WHAT YOU HAVE TO DO → Omit the pictures, then reproduce every remaining record exactly.

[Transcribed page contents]
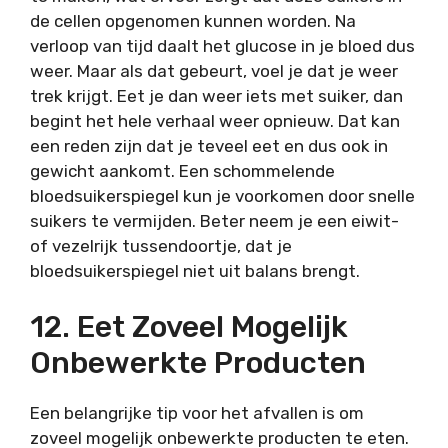
de cellen opgenomen kunnen worden. Na
verloop van tijd daalt het glucose in je bloed dus
weer. Maar als dat gebeurt, voel je dat je weer
trek krijgt. Eet je dan weer iets met suiker, dan
begint het hele verhaal weer opnieuw. Dat kan
een reden zijn dat je teveel eet en dus ook in
gewicht aankomt. Een schommelende
bloedsuikerspiegel kun je voorkomen door snelle
suikers te vermijden. Beter neem je een eiwit-
of vezelrijk tussendoortje, dat je
bloedsuikerspiegel niet uit balans brengt.
12. Eet Zoveel Mogelijk
Onbewerkte Producten
Een belangrijke tip voor het afvallen is om
zoveel mogelijk onbewerkte producten te eten.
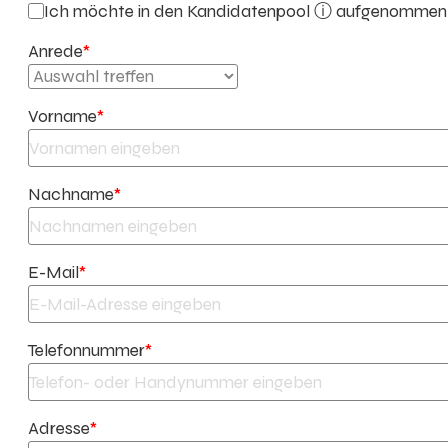
Ich möchte in den
Kandidatenpool ⓘ
aufgenommen w
Anrede
*
Vorname
*
Nachname
*
E-Mail
*
Telefonnummer
*
Adresse
*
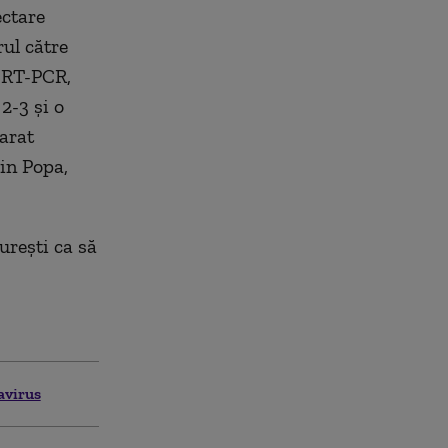
ectare
ul către
t RT-PCR,
2-3 și o
larat
rin Popa,
urești ca să
avirus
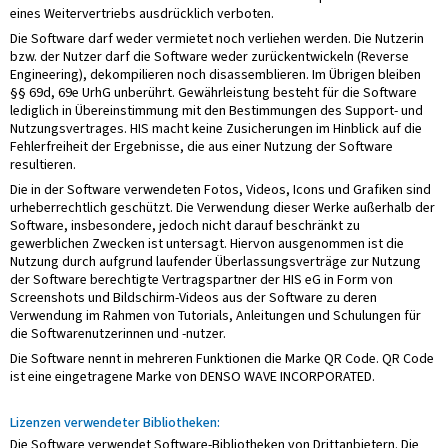
eines Weitervertriebs ausdrücklich verboten.
Die Software darf weder vermietet noch verliehen werden. Die Nutzerin
bzw. der Nutzer darf die Software weder zurückentwickeln (Reverse
Engineering), dekompilieren noch disassemblieren. Im Übrigen bleiben
§§ 69d, 69e UrhG unberührt. Gewährleistung besteht für die Software
lediglich in Übereinstimmung mit den Bestimmungen des Support- und
Nutzungsvertrages. HIS macht keine Zusicherungen im Hinblick auf die
Fehlerfreiheit der Ergebnisse, die aus einer Nutzung der Software
resultieren.
Die in der Software verwendeten Fotos, Videos, Icons und Grafiken sind
urheberrechtlich geschützt. Die Verwendung dieser Werke außerhalb der
Software, insbesondere, jedoch nicht darauf beschränkt zu
gewerblichen Zwecken ist untersagt. Hiervon ausgenommen ist die
Nutzung durch aufgrund laufender Überlassungsverträge zur Nutzung
der Software berechtigte Vertragspartner der HIS eG in Form von
Screenshots und Bildschirm-Videos aus der Software zu deren
Verwendung im Rahmen von Tutorials, Anleitungen und Schulungen für
die Softwarenutzerinnen und -nutzer.
Die Software nennt in mehreren Funktionen die Marke QR Code. QR Code
ist eine eingetragene Marke von DENSO WAVE INCORPORATED.
Lizenzen verwendeter Bibliotheken:
Die Software verwendet Software-Bibliotheken von Drittanbietern. Die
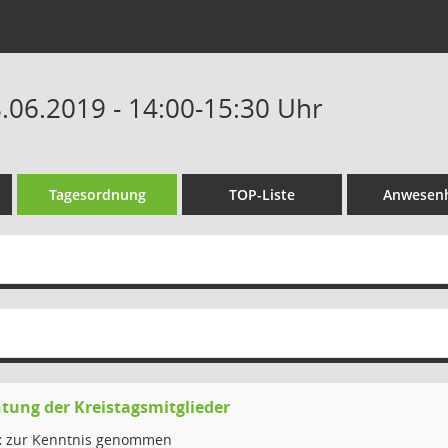
8.06.2019 - 14:00-15:30 Uhr
Tagesordnung
TOP-Liste
Anwesenh
htung der Kreistagsmitglieder
:
zur Kenntnis genommen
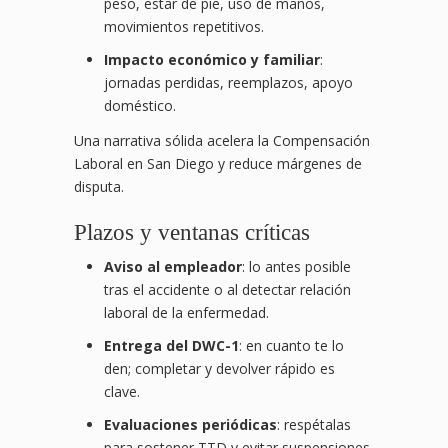
peso, estar de pie, uso de manos,
movimientos repetitivos.
Impacto económico y familiar
:
jornadas perdidas, reemplazos, apoyo
doméstico.
Una narrativa sólida acelera la Compensación
Laboral en San Diego y reduce márgenes de
disputa.
Plazos y ventanas críticas
Aviso al empleador
: lo antes posible
tras el accidente o al detectar relación
laboral de la enfermedad.
Entrega del DWC-1
: en cuanto te lo
den; completar y devolver rápido es
clave.
Evaluaciones periódicas
: respétalas
para sostener TTD y evitar suspensiones.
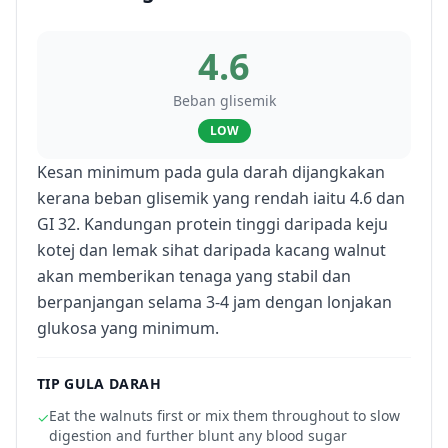
4.6
Beban glisemik
LOW
Kesan minimum pada gula darah dijangkakan
kerana beban glisemik yang rendah iaitu 4.6 dan
GI 32. Kandungan protein tinggi daripada keju
kotej dan lemak sihat daripada kacang walnut
akan memberikan tenaga yang stabil dan
berpanjangan selama 3-4 jam dengan lonjakan
glukosa yang minimum.
TIP GULA DARAH
Eat the walnuts first or mix them throughout to slow
✓
digestion and further blunt any blood sugar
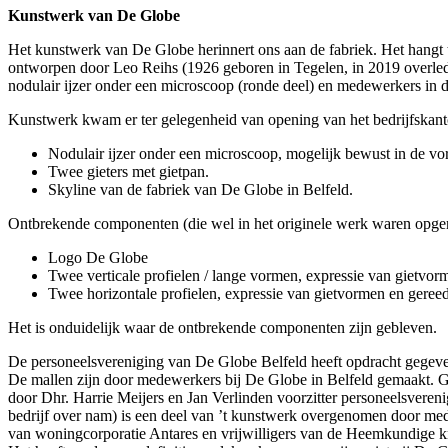
Kunstwerk van De Globe
Het kunstwerk van De Globe herinnert ons aan de fabriek. Het hangt te
ontworpen door Leo Reihs (1926 geboren in Tegelen, in 2019 overled
nodulair ijzer onder een microscoop (ronde deel) en medewerkers in de
Kunstwerk kwam er ter gelegenheid van opening van het bedrijfskant
Nodulair ijzer onder een microscoop, mogelijk bewust in de vo
Twee gieters met gietpan.
Skyline van de fabriek van De Globe in Belfeld.
Ontbrekende componenten (die wel in het originele werk waren opg
Logo De Globe
Twee verticale profielen / lange vormen, expressie van gietvo
Twee horizontale profielen, expressie van gietvormen en geree
Het is onduidelijk waar de ontbrekende componenten zijn gebleven.
De personeelsvereniging van De Globe Belfeld heeft opdracht gegeve
De mallen zijn door medewerkers bij De Globe in Belfeld gemaakt. G
door Dhr. Harrie Meijers en Jan Verlinden voorzitter personeelsvereni
bedrijf over nam) is een deel van ’t kunstwerk overgenomen door m
van woningcorporatie Antares en vrijwilligers van de Heemkundige kr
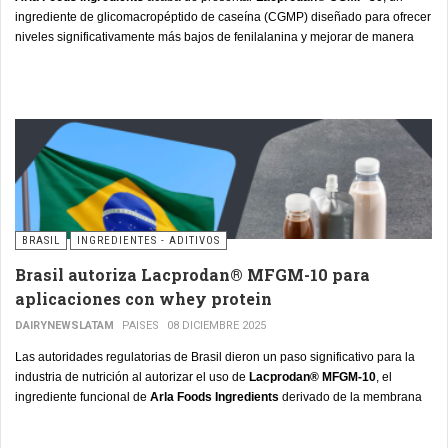
ingrediente de glicomacropéptido de caseína (CGMP) diseñado para ofrecer
niveles significativamente más bajos de fenilalanina y mejorar de manera
tangible el manejo nutricional de la fenilcetonuria (PKU).
BRASIL
INGREDIENTES - ADITIVOS
Brasil autoriza Lacprodan® MFGM-10 para
aplicaciones con whey protein
DAIRYNEWSLATAM
PAISES
08 DICIEMBRE 2025
Las autoridades regulatorias de Brasil dieron un paso significativo para la
industria de nutrición al autorizar el uso de
Lacprodan® MFGM-10
, el
ingrediente funcional de
Arla Foods Ingredients
derivado de la membrana
del glóbulo de grasa de la leche (MFGM), en alimentos y bebidas que
contengan concentrado de proteína de suero (whey protein).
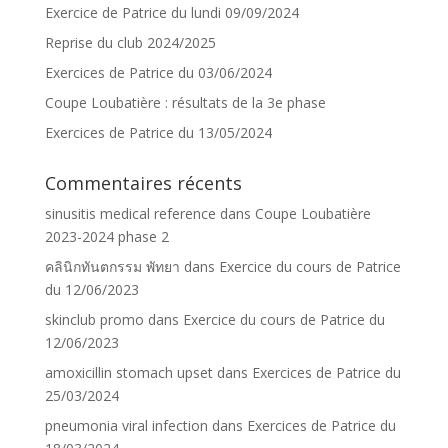
Exercice de Patrice du lundi 09/09/2024
Reprise du club 2024/2025
Exercices de Patrice du 03/06/2024
Coupe Loubatière : résultats de la 3e phase
Exercices de Patrice du 13/05/2024
Commentaires récents
sinusitis medical reference
dans
Coupe Loubatière
2023-2024 phase 2
คลินิกทันตกรรม พัทยา
dans
Exercice du cours de Patrice
du 12/06/2023
skinclub promo
dans
Exercice du cours de Patrice du
12/06/2023
amoxicillin stomach upset
dans
Exercices de Patrice du
25/03/2024
pneumonia viral infection
dans
Exercices de Patrice du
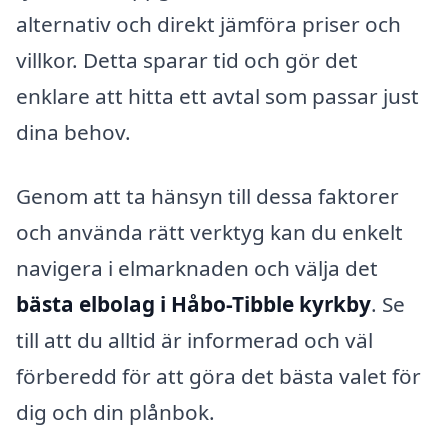
alternativ och direkt jämföra priser och
villkor. Detta sparar tid och gör det
enklare att hitta ett avtal som passar just
dina behov.
Genom att ta hänsyn till dessa faktorer
och använda rätt verktyg kan du enkelt
navigera i elmarknaden och välja det
bästa elbolag i Håbo-Tibble kyrkby
. Se
till att du alltid är informerad och väl
förberedd för att göra det bästa valet för
dig och din plånbok.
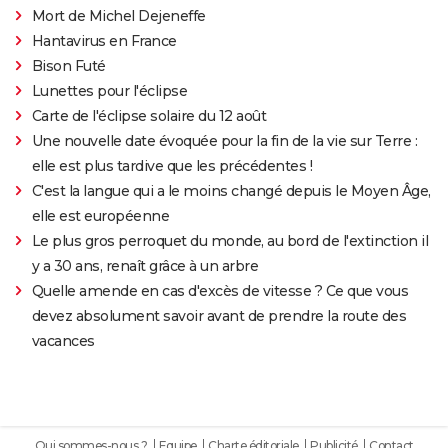
Mort de Michel Dejeneffe
Hantavirus en France
Bison Futé
Lunettes pour l'éclipse
Carte de l'éclipse solaire du 12 août
Une nouvelle date évoquée pour la fin de la vie sur Terre :
elle est plus tardive que les précédentes !
C'est la langue qui a le moins changé depuis le Moyen Âge,
elle est européenne
Le plus gros perroquet du monde, au bord de l'extinction il
y a 30 ans, renaît grâce à un arbre
Quelle amende en cas d'excès de vitesse ? Ce que vous
devez absolument savoir avant de prendre la route des
vacances
Qui sommes-nous ?
Equipe
Charte éditoriale
Publicité
Contact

OUTPUT BELOW →
de cellen opgenomen kunnen worden. Na
verloop van tijd daalt het glucose in je bloed dus
weer. Maar als dat gebeurt, voel je dat je weer
trek krijgt. Eet je dan weer iets met suiker, dan
begint het hele verhaal weer opnieuw. Dat kan
een reden zijn dat je teveel eet en dus ook in
gewicht aankomt. Een schommelende
bloedsuikerspiegel kun je voorkomen door snelle
suikers te vermijden. Beter neem je een eiwit-
of vezelrijk tussendoortje, dat je
bloedsuikerspiegel niet uit balans brengt.
12. Eet Zoveel Mogelijk
Onbewerkte Producten
Een belangrijke tip voor het afvallen is om
zoveel mogelijk onbewerkte producten te eten.
Ich möchte in den
Kandidatenpool ⓘ
aufgenommen w
Anrede
*
Vorname
*
Nachname
*
E-Mail
*
Telefonnummer
*
Adresse
*
ectare
ul către
t RT-PCR,
2-3 și o
larat
rin Popa,
urești ca să
avirus
eines Weitervertriebs ausdrücklich verboten.
Die Software darf weder vermietet noch verliehen werden. Die Nutzerin
bzw. der Nutzer darf die Software weder zurückentwickeln (Reverse
Engineering), dekompilieren noch disassemblieren. Im Übrigen bleiben
§§ 69d, 69e UrhG unberührt. Gewährleistung besteht für die Software
lediglich in Übereinstimmung mit den Bestimmungen des Support- und
Nutzungsvertrages. HIS macht keine Zusicherungen im Hinblick auf die
Fehlerfreiheit der Ergebnisse, die aus einer Nutzung der Software
resultieren.
Die in der Software verwendeten Fotos, Videos, Icons und Grafiken sind
urheberrechtlich geschützt. Die Verwendung dieser Werke außerhalb der
Software, insbesondere, jedoch nicht darauf beschränkt zu
gewerblichen Zwecken ist untersagt. Hiervon ausgenommen ist die
Nutzung durch aufgrund laufender Überlassungsverträge zur Nutzung
der Software berechtigte Vertragspartner der HIS eG in Form von
Screenshots und Bildschirm-Videos aus der Software zu deren
Verwendung im Rahmen von Tutorials, Anleitungen und Schulungen für
die Softwarenutzerinnen und -nutzer.
Die Software nennt in mehreren Funktionen die Marke QR Code. QR Code
ist eine eingetragene Marke von DENSO WAVE INCORPORATED.
Lizenzen verwendeter Bibliotheken:
Die Software verwendet Software-Bibliotheken von Drittanbietern. Die
8.06.2019 - 14:00-15:30 Uhr
Tagesordnung
TOP-Liste
Anwesenh
htung der Kreistagsmitglieder
:
zur Kenntnis genommen
peso, estar de pie, uso de manos,
movimientos repetitivos.
Impacto económico y familiar
:
jornadas perdidas, reemplazos, apoyo
doméstico.
Una narrativa sólida acelera la Compensación
Laboral en San Diego y reduce márgenes de
disputa.
Plazos y ventanas críticas
Aviso al empleador
: lo antes posible
tras el accidente o al detectar relación
laboral de la enfermedad.
Entrega del DWC-1
: en cuanto te lo
den; completar y devolver rápido es
clave.
Evaluaciones periódicas
: respétalas
para sostener TTD y evitar suspensiones.
4.6
Beban glisemik
LOW
Kesan minimum pada gula darah dijangkakan
kerana beban glisemik yang rendah iaitu 4.6 dan
GI 32. Kandungan protein tinggi daripada keju
kotej dan lemak sihat daripada kacang walnut
akan memberikan tenaga yang stabil dan
berpanjangan selama 3-4 jam dengan lonjakan
glukosa yang minimum.
TIP GULA DARAH
Eat the walnuts first or mix them throughout to slow
✓
digestion and further blunt any blood sugar
Kunstwerk van De Globe
Het kunstwerk van De Globe herinnert ons aan de fabriek. Het hangt te
ontworpen door Leo Reihs (1926 geboren in Tegelen, in 2019 overled
nodulair ijzer onder een microscoop (ronde deel) en medewerkers in de
Kunstwerk kwam er ter gelegenheid van opening van het bedrijfskant
Nodulair ijzer onder een microscoop, mogelijk bewust in de vo
Twee gieters met gietpan.
Skyline van de fabriek van De Globe in Belfeld.
Ontbrekende componenten (die wel in het originele werk waren opg
Logo De Globe
Twee verticale profielen / lange vormen, expressie van gietvo
Twee horizontale profielen, expressie van gietvormen en geree
Het is onduidelijk waar de ontbrekende componenten zijn gebleven.
De personeelsvereniging van De Globe Belfeld heeft opdracht gegeve
De mallen zijn door medewerkers bij De Globe in Belfeld gemaakt. G
door Dhr. Harrie Meijers en Jan Verlinden voorzitter personeelsvereni
bedrijf over nam) is een deel van ’t kunstwerk overgenomen door m
van woningcorporatie Antares en vrijwilligers van de Heemkundige kr
ingrediente de glicomacropéptido de caseína (CGMP) diseñado para ofrecer
niveles significativamente más bajos de fenilalanina y mejorar de manera
tangible el manejo nutricional de la fenilcetonuria (PKU).
BRASIL
INGREDIENTES - ADITIVOS
Brasil autoriza Lacprodan® MFGM-10 para
aplicaciones con whey protein
DAIRYNEWSLATAM
PAISES
08 DICIEMBRE 2025
Las autoridades regulatorias de Brasil dieron un paso significativo para la
industria de nutrición al autorizar el uso de
Lacprodan® MFGM-10
, el
ingrediente funcional de
Arla Foods Ingredients
derivado de la membrana
del glóbulo de grasa de la leche (MFGM), en alimentos y bebidas que
contengan concentrado de proteína de suero (whey protein).
Exercice de Patrice du lundi 09/09/2024
Reprise du club 2024/2025
Exercices de Patrice du 03/06/2024
Coupe Loubatière : résultats de la 3e phase
Exercices de Patrice du 13/05/2024
Commentaires récents
sinusitis medical reference
dans
Coupe Loubatière
2023-2024 phase 2
คลินิกทันตกรรม พัทยา
dans
Exercice du cours de Patrice
du 12/06/2023
skinclub promo
dans
Exercice du cours de Patrice du
12/06/2023
amoxicillin stomach upset
dans
Exercices de Patrice du
25/03/2024
pneumonia viral infection
dans
Exercices de Patrice du
alternativ och direkt jämföra priser och
villkor. Detta sparar tid och gör det
enklare att hitta ett avtal som passar just
dina behov.
Genom att ta hänsyn till dessa faktorer
och använda rätt verktyg kan du enkelt
navigera i elmarknaden och välja det
bästa elbolag i Håbo-Tibble kyrkby
. Se
till att du alltid är informerad och väl
förberedd för att göra det bästa valet för
dig och din plånbok.
Mort de Michel Dejeneffe
Hantavirus en France
Bison Futé
Lunettes pour l'éclipse
Carte de l'éclipse solaire du 12 août
Une nouvelle date évoquée pour la fin de la vie sur Terre :
elle est plus tardive que les précédentes !
C'est la langue qui a le moins changé depuis le Moyen Âge,
elle est européenne
Le plus gros perroquet du monde, au bord de l'extinction il
y a 30 ans, renaît grâce à un arbre
Quelle amende en cas d'excès de vitesse ? Ce que vous
devez absolument savoir avant de prendre la route des
vacances
Qui sommes-nous ?
Equipe
Charte éditoriale
Publicité
Contact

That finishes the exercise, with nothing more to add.